- Born: 24 January 1924 Leeuwarden, Netherlands
- Died: 27 May 2012 (aged 88) Ajax, Ontario, Canada
- Buried: Pine Hills Cemetery, Scarborough, Canada
- Allegiance: Canada
- Branch: Canadian Army
- Service years: 1943–1945
- Rank: Paratrooper
- Unit: 1st Canadian Parachute Battalion
- Conflicts: World War II Operation Overlord Normandy landings; ; Battle of the Bulge; Operation Varsity; ;
- Awards: Order of Canada Legion of Honour

= Jan de Vries (Canadian Army soldier) =

Canadian WWII veteran and advocate

Jan de Vries, (24 January 1924 - 27 May 2012) was a Dutch-born Canadian World War II paratrooper and veteran's advocate. From June 1944 to June 1945 he was active with the 1st Canadian Parachute Battalion. He served with them from the Normandy Invasion until the unit made it all the way to the German Baltic coast by the end of the war. His work as a board member of the Juno Beach Centre contributed to its creation and was at Normandy in June 2005 for its official opening. He also worked hard at successfully fundraising to prevent Canadian Army medals being sold to foreign buyers, including the rare Victoria Cross.

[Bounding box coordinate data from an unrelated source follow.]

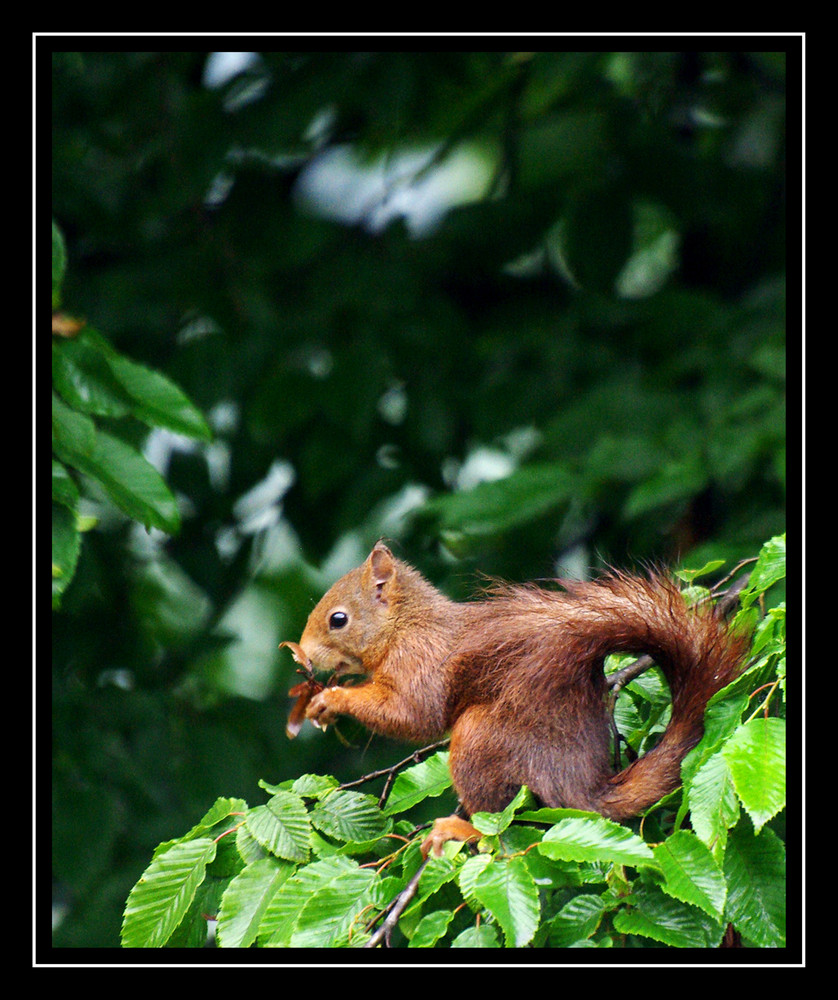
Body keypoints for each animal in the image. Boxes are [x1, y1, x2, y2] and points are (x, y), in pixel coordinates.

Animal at [286, 544, 752, 856]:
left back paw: (460, 831)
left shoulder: (420, 663)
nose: (302, 655)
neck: (405, 626)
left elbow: (413, 715)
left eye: (338, 619)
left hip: (480, 740)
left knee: (498, 821)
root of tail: (581, 789)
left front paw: (332, 699)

For his advocacy and public speaking, he was made a member of the Order of Canada in 2007. He died in Ajax, Ontario in May 2012.

==Early life==
Jan de Vries was born on 24 January 1924 in Leeuwarden, Friesland, Netherlands. He immigrated to Canada with his father Romke and mother Rinske de Vries in 1930. His family included his brother, Harry. They lived in the Township of East York, Ontario, where the family operated a gasoline station and he worked there in his teenage years. He attended school at both East York Collegiate Institute and Scarborough Collegiate Institute.

==Military service==
He enlisted in the army in 1943. De Vries served with the 1st Canadian Parachute Battalion, parachuting into Normandy on D-Day and later parachuting across the Rhine River into Germany on March 24, 1945. He was wounded in action by a German sniper in July 1944, however had returned to combat by September 1944.

When he came home, he worked in the construction trades, and moved up into managing sites for Cadillac Fairview and the Daniels Group Inc.

==Philanthropy==
De Vries was a member of the Royal Canadian Legion for 40 years. Additionally, de Vries served on the Advisory Board of the Canadian Airborne Forces Museum as well as on the Board of the Canadian Airborne Forces Association. His efforts contributed to the successful opening of the Juno Beach Centre. As a founding member of the Living History Speakers Bureau and a member of the Dominion Institute Memory Project, de Vries also regularly spoke to school children and cadet groups, including the Cadet Basic Parachutist Course, regarding Canadian contributions during World War II.

Also, in 2004, de Vries was Honorary Chairman of the Corporal Frederick Topham Victoria Cross fundraising project. Because of this fundraiser, all of Topham's medals are displayed at the Canadian War Museum, including his Victoria Cross. He was a Patron of the Victoria Cross Trust.

He served as a President of the 1st Canadian Parachute Battalion Association for twelve years. Under his leadership, the Association installed memorial plaques in Europe to commemorate their fallen comrades. On 25 March 2007, de Vries and other members of the 1st Canadian Parachute Battalion Association, placed a plaque near Frederick Topham's grave at Sanctuary Park Cemetery, in the Toronto suburb of Etobicoke. The large plaque recounts Topham's Victoria Cross gallantry and his family was there to receive it.

==Honours==
In June 2004, de Vries was named a Chevalier of the French Legion of Honour by President Jacques Chirac. For his advocacy, public speaking, and educational endeavours to keep the history of Second World War troops alive, he was invested into the Order of Canada as a member on 4 May 2007. In 2010 he was selected as an Olympic torchbearer as part of the 2010 Olympic Games.

==Personal life==
He was married to Joanne de Vries (née Nicoll), and was the father of six children.

==Death==
He died on 27 May 2012 at the Ajax-Pickering Hospital and is buried at Pine Hills Cemetery in Scarborough.